Sunday, Will came out of the intensive care unit.

"When he first came out, he was like, 'Dad, I'm not dead'."

"He's still fragile," his father says. "When you get the news he is out of the woods, I think everybody gets excited, and we overdid it a bit yesterday."

Will's stayed in touch via Twitter.

"I'm all good now," he tweeted Sunday night. "I appreciate everyone and everything you guys have done, I love all of you."

Monday, the shout-out was to his girlfriend, Elizabeth Seal, "for takin' care of me. She's the best."

Nausea and dizziness remain issues. But doctors are considering sending him back to Knox County Tuesday or Wednesday.

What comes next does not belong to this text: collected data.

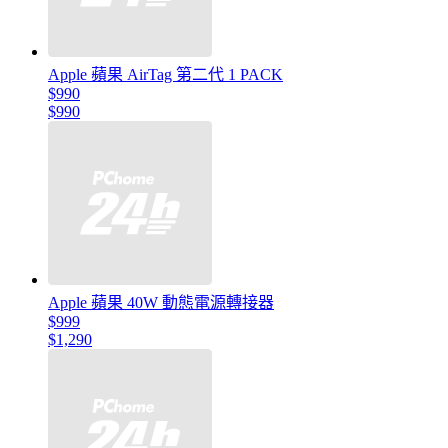
Apple 蘋果 AirTag 第二代 1 PACK
$990
$990
Apple 蘋果 40W 動態電源轉接器
$999
$1,290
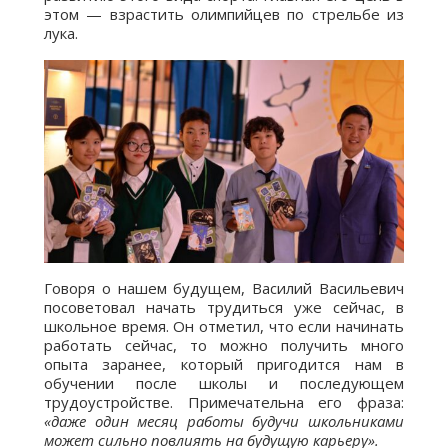
этом — взрастить олимпийцев по стрельбе из
лука.
Говоря о нашем будущем, Василий Васильевич
посоветовал начать трудиться уже сейчас, в
школьное время. Он отметил, что если начинать
работать сейчас, то можно получить много
опыта заранее, который пригодится нам в
обучении после школы и последующем
трудоустройстве. Примечательна его фраза:
«даже один месяц работы будучи школьниками
может сильно повлиять на будущую карьеру».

"It may be tough holding him back," his father concedes. "We (GCA's Rams) are looking toward the post-season."

Will has played his last full game this season.

"I can't imagine right now seeing him in a uniform," his mother says. "I can't go there. It'd be hard to put him on a field."

But with Will, his father says, there likely will be a way.

"He definitely will coach from the sidelines," Randy McKamey says. "And we may be able to find him a moment."

"Even if it means we work out a deal with the other team, and he steps on the field and steps off."